Dès ce premier contact avec la réalité des réfugiés, le problème est posé : accepter un hébergement en foyer ou rester dans la rue. Pour le Soudanais – qui cette fois s’adresse directement au cinéaste, le chois s’impose de lui-même. Même si les conditions de vie dans la rue sont difficiles, elles sont préférables à ces foyers où il faut subir le comportement arbitraire et autoritaire des fonctionnaires qui y travaillent. A plusieurs reprises dans le film, la critique de ces foyers sera développée par les réfugiés, ka saleté des douches par exemples qui pousse à se questionner sut l’hygiène des lieux. Mais, est-il possible de rester longtemps vivre dans la rue à Paris ?

Le film est construit alors en deux parties successives : la confrontation avec la police et les « visites », qui seraient presque touristiques cette fois, des autorités ou de leurs représentants.
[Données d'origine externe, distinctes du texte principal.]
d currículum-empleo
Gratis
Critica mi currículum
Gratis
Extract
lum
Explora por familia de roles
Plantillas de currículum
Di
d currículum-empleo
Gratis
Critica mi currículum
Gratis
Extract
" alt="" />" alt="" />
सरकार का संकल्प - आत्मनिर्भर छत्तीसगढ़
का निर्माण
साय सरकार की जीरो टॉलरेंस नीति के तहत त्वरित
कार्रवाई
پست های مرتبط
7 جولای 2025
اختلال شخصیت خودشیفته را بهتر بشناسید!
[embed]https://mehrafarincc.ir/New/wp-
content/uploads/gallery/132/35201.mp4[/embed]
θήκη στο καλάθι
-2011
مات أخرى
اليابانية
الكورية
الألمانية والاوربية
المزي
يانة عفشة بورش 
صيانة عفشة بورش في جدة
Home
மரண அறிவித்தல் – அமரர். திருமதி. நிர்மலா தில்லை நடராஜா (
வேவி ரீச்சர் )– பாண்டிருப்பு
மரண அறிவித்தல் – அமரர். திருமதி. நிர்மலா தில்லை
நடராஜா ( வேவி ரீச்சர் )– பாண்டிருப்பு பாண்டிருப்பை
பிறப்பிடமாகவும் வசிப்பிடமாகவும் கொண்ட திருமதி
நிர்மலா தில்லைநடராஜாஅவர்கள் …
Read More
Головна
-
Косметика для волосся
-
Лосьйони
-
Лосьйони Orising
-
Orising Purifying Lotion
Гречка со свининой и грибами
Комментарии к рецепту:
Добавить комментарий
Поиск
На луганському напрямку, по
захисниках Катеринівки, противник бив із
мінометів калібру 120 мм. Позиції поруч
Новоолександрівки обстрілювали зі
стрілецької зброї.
La police est mobilisée pour évacuer les lieux occupés, le square Saint Bernard par exemple. Les premières interventions essaient d’utiliser la persuasion. Mais très vite, les choses deviennent plus agressives. Le recours à la force devient alors systématique. Le film va nous plonger dans les manifestations de soutien. Des manifestations filmées au cœur même de l’action, parmi les réfugiés et les membres des associations qui les soutiennent. La caméra est extrêmement mobile. Le filmage devient de plus en plus heurté, désordonné, à mesure que la répression policière augmente, jusqu’à ce plan choc, réalisé au ralenti, un plan bref mais d’une grande violence, où les policiers chargent, boucliers en avant, le groupe de réfugiés en face d’eux.

Les représentants de la mairie de paris sont venus se rendre compte de la situation0Ils écoutent les revendications des réfugiés, la demande de conditions d’accueil satisfaisantes, au niveau de l’hébergement et de la nourriture – et la possibilité de déposer une demande d’asile. Quelles réponses sont apportées ? On a l’impression que ce qui compte avant tout pour les autorités, c’est de pouvoir évacuer les rues, de disperser les réfugiés dans des foyers et le plus possible en banlieue. Des bus sont affrétés pour cela. Les espaces des anciens campements sont nettoyés à grande eau. Mais les problèmes des réfugiés n’en seront pas résolus pour autant.

Le cinéma documentaire s’est beaucoup intéressé aux réfugiés et aux migrants, dans la jungle de Calais particulièrement. On se souviendra longtemps des extraordinaires films de Sylvain George (Qu’ils reposent en révolte) ou de Nicolas Klotz et Elisabeth Perceval (L’Héroïque lande, la frontière brûle). Le film de Nicolas Jaoul nous rappellera, lui, que Paris aussi a été une jungle pour les réfugiés.